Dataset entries

-- Opening Marker --

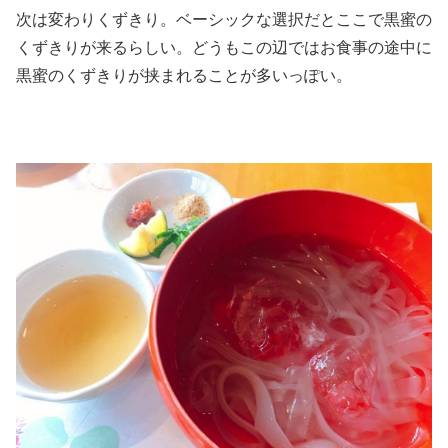
次は変わりくずきり。ベーシックな選択だとここで黒蜜の
くずきりが来るらしい。どうもこの辺ではお食事の途中に
黒蜜のくずきりが挟まれることが多いっぽい。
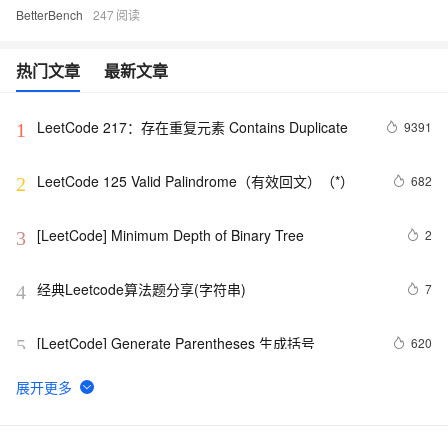
BetterBench
247
热门文章
最新文章
LeetCode 217：存在重复元素	Contains Duplicate
9391
1
LeetCode 125 Valid Palindrome（有效回文）（*）
682
2
[LeetCode] Minimum Depth of Binary Tree
2
3
经典Leetcode算法题分享(字符串)
7
4
[LeetCode] Generate Parentheses 生成括号
620
5
LeetCode 209：最小长度的子数组 Minimum Size 
508
6
Subarray Sum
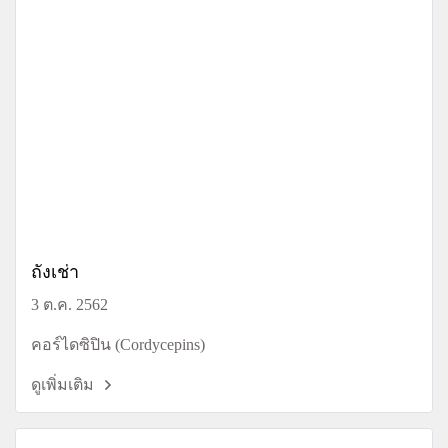
ถังเช่า
3 ต.ค. 2562
คอร์ไดซิปิน (Cordycepins)
ดูเพิ่มเติม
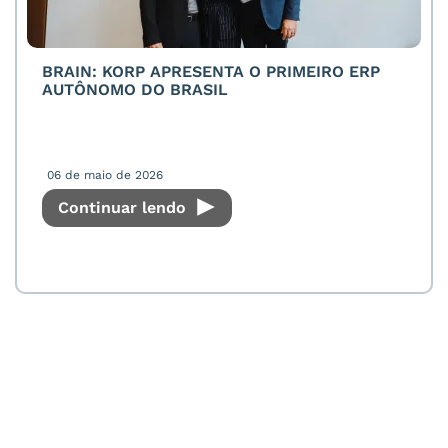
BRAIN: KORP APRESENTA O PRIMEIRO ERP
AUTÔNOMO DO BRASIL
06 de maio de 2026
Continuar lendo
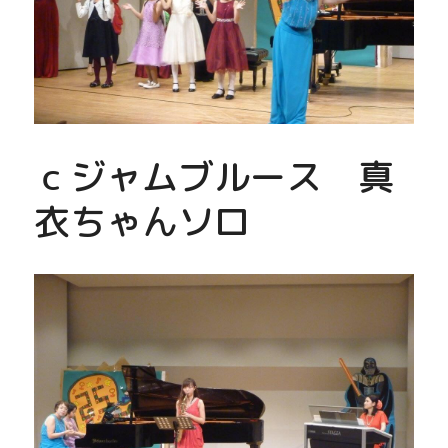
ｃジャムブルース　真
衣ちゃんソロ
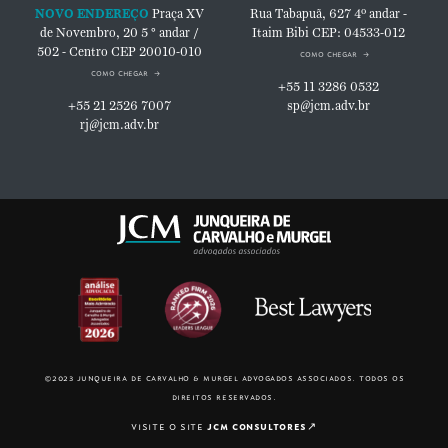
NOVO ENDEREÇO
Praça XV
Rua Tabapuã, 627
4º andar -
de Novembro, 20
5 ° andar /
Itaim Bibi
CEP: 04533-012
502 - Centro
CEP 20010-010
como chegar
como chegar
+55 11 3286 0532
+55 21 2526 7007
sp@jcm.adv.br
rj@jcm.adv.br
©2023 junqueira de carvalho & murgel advogados associados. todos os
direitos reservados.
visite o site
jcm consultores
↗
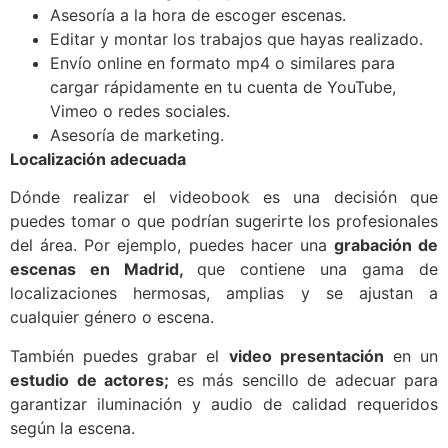
Asesoría a la hora de escoger escenas.
Editar y montar los trabajos que hayas realizado.
Envío online en formato mp4 o similares para
cargar rápidamente en tu cuenta de YouTube,
Vimeo o redes sociales.
Asesoría de marketing.
Localización adecuada
Dónde realizar el videobook es una decisión que
puedes tomar o que podrían sugerirte los profesionales
del área. Por ejemplo, puedes hacer una
grabación de
escenas en Madrid,
que contiene una gama de
localizaciones hermosas, amplias y se ajustan a
cualquier género o escena.
También puedes grabar el
video presentación
en un
estudio de actores;
es más sencillo de adecuar para
garantizar iluminación y audio de calidad requeridos
según la escena.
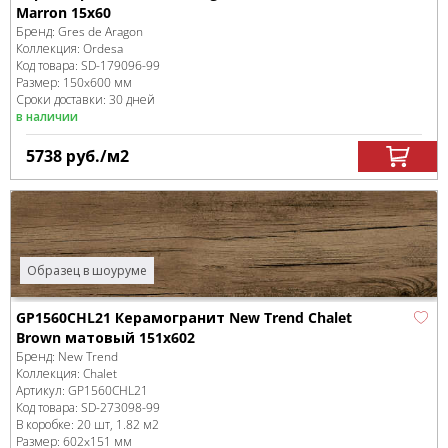
Marron 15x60
Бренд:
Gres de Aragon
Коллекция:
Ordesa
Код товара:
SD-179096
-99
Размер:
150x600 мм
Сроки доставки: 30 дней
в наличии
5738
руб.
/м
2
Образец в шоуруме
GP1560CHL21 Керамогранит New Trend Chalet
Brown матовый 151x602
Бренд:
New Trend
Коллекция:
Chalet
Артикул:
GP1560CHL21
Код товара:
SD-273098
-99
В коробке
:
20 шт, 1.82 м
2
Размер:
602x151 мм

-- Closing Marker --

Retype the data in full. Images do not go in the copy.

→ **Final answer**
次は変わりくずきり。ベーシックな選択だとここで黒蜜の
くずきりが来るらしい。どうもこの辺ではお食事の途中に
黒蜜のくずきりが挟まれることが多いっぽい。
BetterBench
247
热门文章
最新文章
LeetCode 217：存在重复元素	Contains Duplicate
9391
1
LeetCode 125 Valid Palindrome（有效回文）（*）
682
2
[LeetCode] Minimum Depth of Binary Tree
2
3
经典Leetcode算法题分享(字符串)
7
4
[LeetCode] Generate Parentheses 生成括号
620
5
LeetCode 209：最小长度的子数组 Minimum Size 
508
6
Subarray Sum
ถังเช่า
3 ต.ค. 2562
คอร์ไดซิปิน (Cordycepins)
ดูเพิ่มเติม
BRAIN: KORP APRESENTA O PRIMEIRO ERP
AUTÔNOMO DO BRASIL
06 de maio de 2026
Continuar lendo
ｃジャムブルース　真
衣ちゃんソロ
NOVO ENDEREÇO
Praça XV
Rua Tabapuã, 627
4º andar -
de Novembro, 20
5 ° andar /
Itaim Bibi
CEP: 04533-012
502 - Centro
CEP 20010-010
como chegar
como chegar
+55 11 3286 0532
+55 21 2526 7007
sp@jcm.adv.br
rj@jcm.adv.br
©2023 junqueira de carvalho & murgel advogados associados. todos os
direitos reservados.
visite o site
jcm consultores
↗
Asesoría a la hora de escoger escenas.
Editar y montar los trabajos que hayas realizado.
Envío online en formato mp4 o similares para
cargar rápidamente en tu cuenta de YouTube,
Vimeo o redes sociales.
Asesoría de marketing.
Localización adecuada
Dónde realizar el videobook es una decisión que
puedes tomar o que podrían sugerirte los profesionales
del área. Por ejemplo, puedes hacer una
grabación de
escenas en Madrid,
que contiene una gama de
localizaciones hermosas, amplias y se ajustan a
cualquier género o escena.
También puedes grabar el
video presentación
en un
estudio de actores;
es más sencillo de adecuar para
garantizar iluminación y audio de calidad requeridos
según la escena.
Marron 15x60
Бренд:
Gres de Aragon
Коллекция:
Ordesa
Код товара:
SD-179096
-99
Размер:
150x600 мм
Сроки доставки: 30 дней
в наличии
5738
руб.
/м
2
Образец в шоуруме
GP1560CHL21 Керамогранит New Trend Chalet
Brown матовый 151x602
Бренд:
New Trend
Коллекция:
Chalet
Артикул:
GP1560CHL21
Код товара:
SD-273098
-99
В коробке
:
20 шт, 1.82 м
2
Размер:
602x151 мм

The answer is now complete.